I always said that a good social worker and a good PT person is of more value to any hospital than most of its MDs lumped together.
They go to you for getting this person signed up and onto any public assistance, for finding any relatives you can, for finding rehab (given people stay in the hospital now for two days if that) or SNF, finding placement in psychiatric care (rare as hen's teeth now) and in nursing homes. Going back not to the street but to city and state shelters (where most will not stay for 10 minutes) , getting help with city and state drug programs. Homeless programs.
And on and on and on and on.
They go to YOU, the social worker.
Now, how you will do this if you don't know how to do this?
I cannot even begin to imagine.
But trust me, as a new RN I saw other RN's standing with enema bags saying "How do I DOOOOO this".
We always had mentors. We all learned.
Can you tell us a bit about when you graduated. Where you started working? And what the mentoring program is. We on AC I think would love to know, because as I tell people "When you get to the ER start saying "I want to see the Social Worker FIRST THING".
You can do this. It will be tough if you aren't mentored. In fact, impossible. A steep learning curve because you have to know a little about everything from housing to law. And the first year or two, just as with MD or RN, is going to be shocking. It is going to put all you learned in the clean pristine world to the test. You will find out that you have a tremendous amount to learn. You will have a jumble of notes so thick you can't find your way through them. Resources. You have to collect resources!
I wish you so much luck. It is fascinating to see a social worker show up who has no idea what to do, but it does let one know that is how we ALL start ANY job. Helpless and terrified.
I wish you the best. Some day some RNs are going to look at you as the best thing (along with a PT person or two) that every happened in their world. If you stay in hospital work know it is a crucible. But what you learn will be invaluable to the humanity around you.

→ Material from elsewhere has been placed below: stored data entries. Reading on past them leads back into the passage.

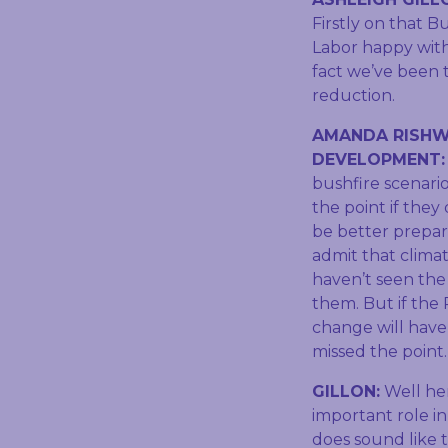
Firstly on that B
Labor happy with 
fact we’ve been t
reduction.
AMANDA RISHW
DEVELOPMENT
bushfire scenari
the point if they
be better prepar
admit that climat
haven’t seen the 
them. But if the
change will have 
missed the point.
GILLON:
Well her
important role in
does sound like t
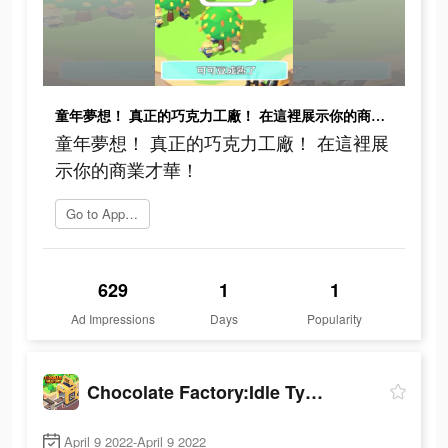
童年夢想！ 真正的巧克力工廠！ 在這裡展示你的商業才華！
童年夢想！ 真正的巧克力工廠！ 在這裡展
示你的商業才華！
Go to App Store
629
1
1
Ad Impressions
Days
Popularity
Chocolate Factory:Idle Tycoon
April 9 2022-April 9 2022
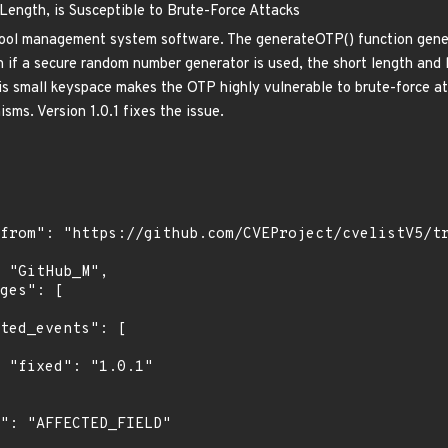
ength, is Susceptible to Brute-Force Attacks
hool management system software. The generateOTP() function gene
ven if a secure random number generator is used, the short length an
is small keyspace makes the OTP highly vulnerable to brute-force att
isms. Version 1.0.1 fixes the issue.
"
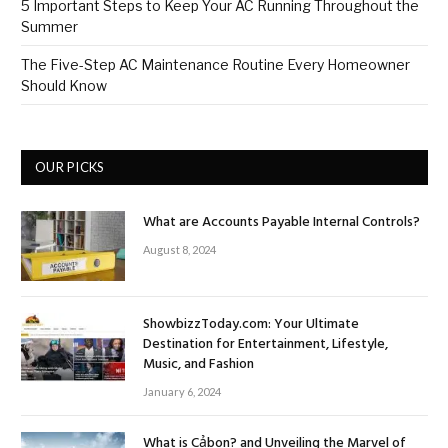
5 Important Steps to Keep Your AC Running Throughout the
Summer
The Five-Step AC Maintenance Routine Every Homeowner
Should Know
OUR PICKS
What are Accounts Payable Internal Controls?
August 8, 2024
ShowbizzToday.com: Your Ultimate
Destination for Entertainment, Lifestyle,
Music, and Fashion
January 6, 2024
What is Cảbon? and Unveiling the Marvel of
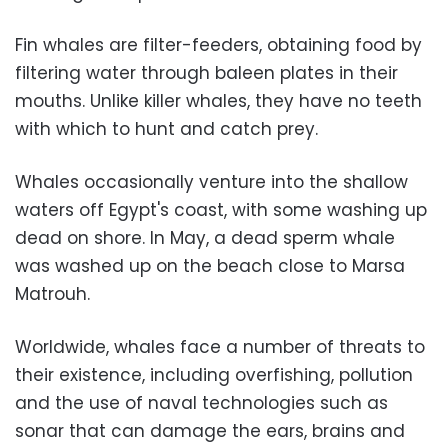
Fin whales are filter-feeders, obtaining food by
filtering water through baleen plates in their
mouths. Unlike killer whales, they have no teeth
with which to hunt and catch prey.
Whales occasionally venture into the shallow
waters off Egypt's coast, with some washing up
dead on shore. In May, a dead sperm whale
was washed up on the beach close to Marsa
Matrouh.
Worldwide, whales face a number of threats to
their existence, including overfishing, pollution
and the use of naval technologies such as
sonar that can damage the ears, brains and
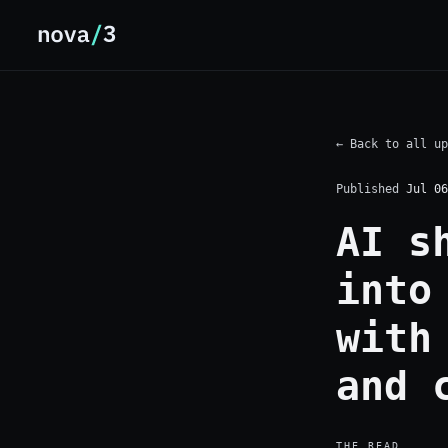
← Back to all up
Published
Jul 06
AI s
into
with
and 
THE READ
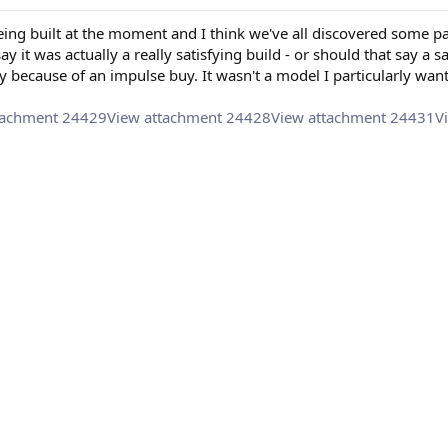
eing built at the moment and I think we've all discovered some pa
say it was actually a really satisfying build - or should that say a 
ly because of an impulse buy. It wasn't a model I particularly want
tachment 24429
View attachment 24428
View attachment 24431
V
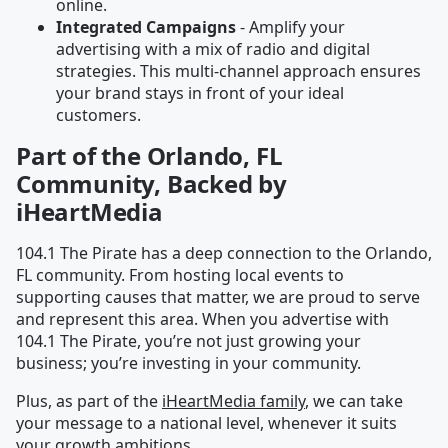
online.
Integrated Campaigns
- Amplify your
advertising with a mix of radio and digital
strategies. This multi-channel approach ensures
your brand stays in front of your ideal
customers.
Part of the Orlando, FL
Community, Backed by
iHeartMedia
104.1 The Pirate has a deep connection to the Orlando,
FL community. From hosting local events to
supporting causes that matter, we are proud to serve
and represent this area. When you advertise with
104.1 The Pirate, you’re not just growing your
business; you’re investing in your community.
Plus, as part of the
iHeartMedia family
, we can take
your message to a national level, whenever it suits
your growth ambitions.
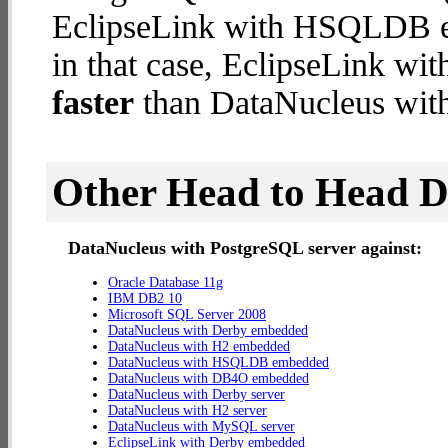
EclipseLink with HSQLDB em
in that case, EclipseLink 
faster
than DataNucleus with
Other Head to Head 
DataNucleus with PostgreSQL server against:
Oracle Database 11g
IBM DB2 10
Microsoft SQL Server 2008
DataNucleus with Derby embedded
DataNucleus with H2 embedded
DataNucleus with HSQLDB embedded
DataNucleus with DB4O embedded
DataNucleus with Derby server
DataNucleus with H2 server
DataNucleus with MySQL server
EclipseLink with Derby embedded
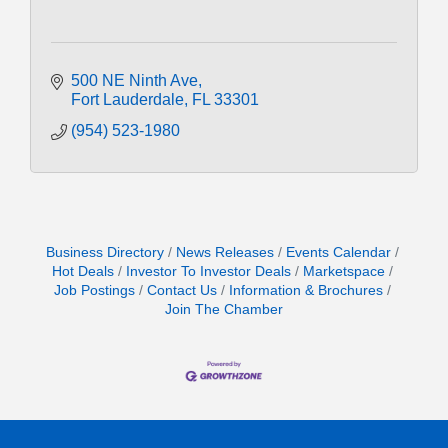
500 NE Ninth Ave
Fort Lauderdale
FL
33301
(954) 523-1980
Business Directory
News Releases
Events Calendar
Hot Deals
Investor To Investor Deals
Marketspace
Job Postings
Contact Us
Information & Brochures
Join The Chamber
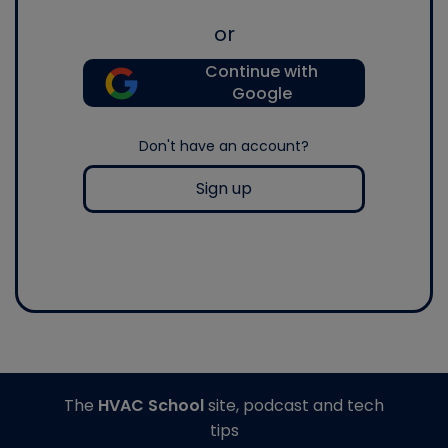
or
Continue with
Google
Don't have an account?
Sign up
The
HVAC School
site, podcast and tech
tips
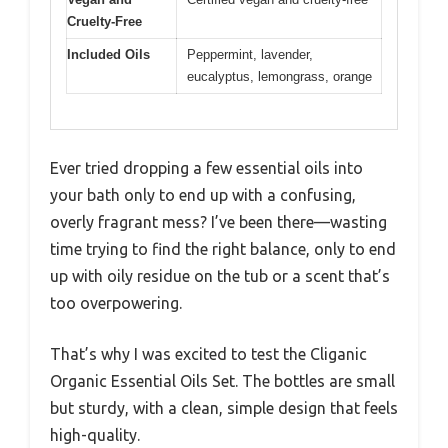
Cruelty-Free
Included Oils
Peppermint, lavender,
eucalyptus, lemongrass, orange
Ever tried dropping a few essential oils into
your bath only to end up with a confusing,
overly fragrant mess? I’ve been there—wasting
time trying to find the right balance, only to end
up with oily residue on the tub or a scent that’s
too overpowering.
That’s why I was excited to test the Cliganic
Organic Essential Oils Set. The bottles are small
but sturdy, with a clean, simple design that feels
high-quality.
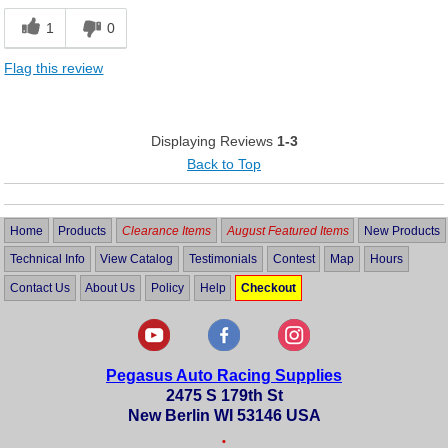
1
0
Flag this review
Displaying Reviews
1-3
Back to Top
Home
Products
Clearance Items
August Featured Items
New Products
Technical Info
View Catalog
Testimonials
Contest
Map
Hours
Contact Us
About Us
Policy
Help
Checkout
Pegasus Auto Racing Supplies
2475 S 179th St
New Berlin WI 53146 USA
•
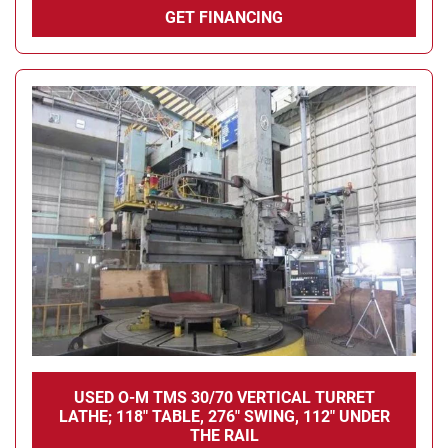
GET FINANCING
USED O-M TMS 30/70 VERTICAL TURRET
LATHE; 118" TABLE, 276" SWING, 112" UNDER
THE RAIL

You've never heard of a 'Social Admit' also known as an 'ER dump'?
This is where a family has no choice but to bring a LO to the ER and leave them there because they are receiving no support and cannot manage their care needs anymore.
What your job is to do with such a person or one who is homeless and mentally incompetent, is to do an actual 'Social Admit' for that person.
They will then be admitted into the hospital or some hospital and the social work department (you and your colleagues) then finds them a bed in a nursing home, or mental facility which are basically the same thing today and also communicate with the state's department of social services. They will take it from there. Now it will be the responsibility of their social workers to find a group home or some other form of suitable supervised housing for the individual and will get a conservator appointed for that person by the court.
If the person has a guardian or conservator already who is not providing for their basic needs because they either cannot or will not, then the court will appoint another one. The court usually appoints a lawyer or a social worker.
It's pretty disheartening and not a little bit frightening that an actual social worker in a hospital doesn't know these things.
You could also review what your hospital's policy is on such matters. Or speak to the legal department of the hospital. Or your supervisor. God help us all if you're the level of competence we can expect to find in a hospital.
You do know that family has no legal obligation to come and pick up a family member, right? We see many, many situations here where a family member is stubborn, demented, abusive and/or mentally ill where our advice is what can be termed an ER dumb or "social admit".
I think you would need to push back on the public guardian not accepting the referral. That's exactly who should be looped in.
There is almost certainly hospital policy about how to handle this situation. I'd seek guidance from those higher up.
It's not just a little bit shocking to you that an actual social worker is so clueless about actual social work?